Exercise prompt: For the entries below, print exactly the lines between the line holding "monitor: none [123,114,316,287]" and the line holding "wall art: present [163,15,234,84]", inclusive, and nothing else.

Records to use:
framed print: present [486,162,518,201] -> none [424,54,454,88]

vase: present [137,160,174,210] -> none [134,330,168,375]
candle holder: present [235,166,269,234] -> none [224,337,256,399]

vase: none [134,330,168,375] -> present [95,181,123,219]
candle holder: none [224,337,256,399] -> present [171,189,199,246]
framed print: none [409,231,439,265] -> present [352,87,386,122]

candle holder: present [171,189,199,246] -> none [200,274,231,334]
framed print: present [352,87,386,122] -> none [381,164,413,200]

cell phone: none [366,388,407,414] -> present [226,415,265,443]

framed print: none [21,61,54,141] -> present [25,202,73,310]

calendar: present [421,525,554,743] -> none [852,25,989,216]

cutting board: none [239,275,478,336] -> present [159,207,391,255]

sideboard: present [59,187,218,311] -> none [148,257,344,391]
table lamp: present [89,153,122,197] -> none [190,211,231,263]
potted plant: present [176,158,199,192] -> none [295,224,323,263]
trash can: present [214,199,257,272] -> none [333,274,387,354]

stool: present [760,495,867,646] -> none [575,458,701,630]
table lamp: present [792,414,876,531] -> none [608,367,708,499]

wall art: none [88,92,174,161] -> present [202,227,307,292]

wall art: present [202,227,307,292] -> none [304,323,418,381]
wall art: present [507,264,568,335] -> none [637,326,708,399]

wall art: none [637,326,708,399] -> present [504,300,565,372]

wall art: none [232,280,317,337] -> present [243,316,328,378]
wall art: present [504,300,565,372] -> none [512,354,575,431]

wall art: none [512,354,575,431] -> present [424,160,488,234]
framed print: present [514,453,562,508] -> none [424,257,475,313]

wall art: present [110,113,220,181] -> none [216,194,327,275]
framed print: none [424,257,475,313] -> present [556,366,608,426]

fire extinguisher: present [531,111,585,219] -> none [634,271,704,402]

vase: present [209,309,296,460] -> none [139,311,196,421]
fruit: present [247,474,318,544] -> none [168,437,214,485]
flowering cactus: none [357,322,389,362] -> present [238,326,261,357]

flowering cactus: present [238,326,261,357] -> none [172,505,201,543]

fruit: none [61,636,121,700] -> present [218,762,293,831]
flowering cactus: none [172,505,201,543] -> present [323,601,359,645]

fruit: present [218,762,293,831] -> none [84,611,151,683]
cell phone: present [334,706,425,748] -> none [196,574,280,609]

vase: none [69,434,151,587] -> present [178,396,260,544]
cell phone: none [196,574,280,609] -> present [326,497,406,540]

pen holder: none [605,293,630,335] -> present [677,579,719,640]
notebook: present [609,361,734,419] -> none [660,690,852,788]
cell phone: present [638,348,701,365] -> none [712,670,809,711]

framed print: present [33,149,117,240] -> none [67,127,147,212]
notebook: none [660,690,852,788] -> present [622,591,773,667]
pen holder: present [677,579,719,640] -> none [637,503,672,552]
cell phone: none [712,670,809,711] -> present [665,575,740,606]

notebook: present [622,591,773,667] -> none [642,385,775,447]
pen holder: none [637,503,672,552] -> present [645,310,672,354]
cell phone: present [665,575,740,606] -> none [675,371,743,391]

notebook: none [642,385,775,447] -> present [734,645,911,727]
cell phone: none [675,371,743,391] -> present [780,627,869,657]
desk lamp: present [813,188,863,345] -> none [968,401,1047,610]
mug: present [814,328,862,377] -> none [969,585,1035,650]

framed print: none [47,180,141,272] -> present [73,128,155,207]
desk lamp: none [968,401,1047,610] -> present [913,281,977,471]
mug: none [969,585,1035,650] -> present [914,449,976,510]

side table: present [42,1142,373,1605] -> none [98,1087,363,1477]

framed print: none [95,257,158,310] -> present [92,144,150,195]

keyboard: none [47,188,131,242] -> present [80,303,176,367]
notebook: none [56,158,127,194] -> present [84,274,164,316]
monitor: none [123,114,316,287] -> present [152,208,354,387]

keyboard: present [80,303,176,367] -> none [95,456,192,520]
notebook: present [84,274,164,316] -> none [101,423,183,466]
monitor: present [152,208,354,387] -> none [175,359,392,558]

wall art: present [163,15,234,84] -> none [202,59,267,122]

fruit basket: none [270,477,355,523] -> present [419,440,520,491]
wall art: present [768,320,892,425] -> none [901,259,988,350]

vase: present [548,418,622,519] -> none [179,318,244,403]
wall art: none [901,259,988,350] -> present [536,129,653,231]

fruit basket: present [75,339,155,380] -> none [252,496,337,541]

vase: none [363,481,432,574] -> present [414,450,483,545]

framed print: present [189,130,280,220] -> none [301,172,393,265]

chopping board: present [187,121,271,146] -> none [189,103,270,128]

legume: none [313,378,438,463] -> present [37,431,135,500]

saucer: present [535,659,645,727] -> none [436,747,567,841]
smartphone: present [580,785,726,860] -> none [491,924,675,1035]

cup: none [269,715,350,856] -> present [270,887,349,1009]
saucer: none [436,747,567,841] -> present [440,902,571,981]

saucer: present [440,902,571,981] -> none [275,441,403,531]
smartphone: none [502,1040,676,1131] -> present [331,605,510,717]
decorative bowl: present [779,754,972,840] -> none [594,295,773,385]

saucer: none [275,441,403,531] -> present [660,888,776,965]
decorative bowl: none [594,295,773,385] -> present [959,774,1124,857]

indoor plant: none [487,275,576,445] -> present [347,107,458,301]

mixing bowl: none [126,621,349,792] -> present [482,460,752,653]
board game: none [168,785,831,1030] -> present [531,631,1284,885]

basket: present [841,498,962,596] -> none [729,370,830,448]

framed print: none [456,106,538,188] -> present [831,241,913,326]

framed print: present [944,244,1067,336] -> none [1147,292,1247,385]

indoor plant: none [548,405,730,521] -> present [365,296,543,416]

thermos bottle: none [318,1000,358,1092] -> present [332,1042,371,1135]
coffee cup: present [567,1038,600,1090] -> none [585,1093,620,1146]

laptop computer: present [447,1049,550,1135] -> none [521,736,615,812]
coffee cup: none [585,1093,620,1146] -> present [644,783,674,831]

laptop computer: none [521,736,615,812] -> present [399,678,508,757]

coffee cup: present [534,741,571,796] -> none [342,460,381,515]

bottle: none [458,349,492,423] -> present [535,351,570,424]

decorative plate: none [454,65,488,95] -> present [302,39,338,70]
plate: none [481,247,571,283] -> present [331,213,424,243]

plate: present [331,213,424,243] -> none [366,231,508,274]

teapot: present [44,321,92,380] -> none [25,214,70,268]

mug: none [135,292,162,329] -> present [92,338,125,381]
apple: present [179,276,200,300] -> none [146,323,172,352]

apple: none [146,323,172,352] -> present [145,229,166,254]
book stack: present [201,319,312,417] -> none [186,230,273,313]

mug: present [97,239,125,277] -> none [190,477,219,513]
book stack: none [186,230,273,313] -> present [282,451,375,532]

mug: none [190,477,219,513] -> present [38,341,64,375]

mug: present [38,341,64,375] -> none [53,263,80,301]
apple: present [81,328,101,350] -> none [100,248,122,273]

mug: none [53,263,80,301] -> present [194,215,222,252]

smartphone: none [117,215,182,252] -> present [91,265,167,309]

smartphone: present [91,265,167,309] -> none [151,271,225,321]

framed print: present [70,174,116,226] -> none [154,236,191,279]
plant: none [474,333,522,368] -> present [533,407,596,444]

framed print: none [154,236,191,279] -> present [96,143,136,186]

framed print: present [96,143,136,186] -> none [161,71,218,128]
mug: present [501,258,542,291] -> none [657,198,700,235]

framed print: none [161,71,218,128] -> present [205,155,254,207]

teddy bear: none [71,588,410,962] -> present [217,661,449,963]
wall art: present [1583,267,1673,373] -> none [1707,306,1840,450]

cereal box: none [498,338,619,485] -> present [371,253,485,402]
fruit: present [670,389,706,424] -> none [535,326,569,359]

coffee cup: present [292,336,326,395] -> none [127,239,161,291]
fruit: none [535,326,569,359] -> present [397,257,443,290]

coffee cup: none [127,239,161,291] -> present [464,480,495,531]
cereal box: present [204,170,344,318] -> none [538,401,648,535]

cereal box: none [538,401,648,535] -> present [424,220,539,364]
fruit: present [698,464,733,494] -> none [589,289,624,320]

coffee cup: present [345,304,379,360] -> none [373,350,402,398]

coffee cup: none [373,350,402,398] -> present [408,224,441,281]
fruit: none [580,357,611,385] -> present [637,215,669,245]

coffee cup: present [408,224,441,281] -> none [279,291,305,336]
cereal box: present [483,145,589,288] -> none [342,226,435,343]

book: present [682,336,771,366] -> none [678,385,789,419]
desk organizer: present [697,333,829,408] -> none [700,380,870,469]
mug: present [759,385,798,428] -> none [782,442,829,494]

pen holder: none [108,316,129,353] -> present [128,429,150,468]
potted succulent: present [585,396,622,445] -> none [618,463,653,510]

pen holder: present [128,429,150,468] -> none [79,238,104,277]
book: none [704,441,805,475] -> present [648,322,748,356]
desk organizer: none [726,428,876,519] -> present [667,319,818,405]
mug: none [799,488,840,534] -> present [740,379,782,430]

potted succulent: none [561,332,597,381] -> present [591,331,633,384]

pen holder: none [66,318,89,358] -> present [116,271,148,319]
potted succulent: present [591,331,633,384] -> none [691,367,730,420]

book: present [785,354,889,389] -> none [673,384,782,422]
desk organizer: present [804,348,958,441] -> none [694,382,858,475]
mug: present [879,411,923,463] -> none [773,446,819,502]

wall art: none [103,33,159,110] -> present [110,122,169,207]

Task response:
monitor: none [123,114,316,287] -> present [152,208,354,387]

keyboard: present [80,303,176,367] -> none [95,456,192,520]
notebook: present [84,274,164,316] -> none [101,423,183,466]
monitor: present [152,208,354,387] -> none [175,359,392,558]

wall art: present [163,15,234,84] -> none [202,59,267,122]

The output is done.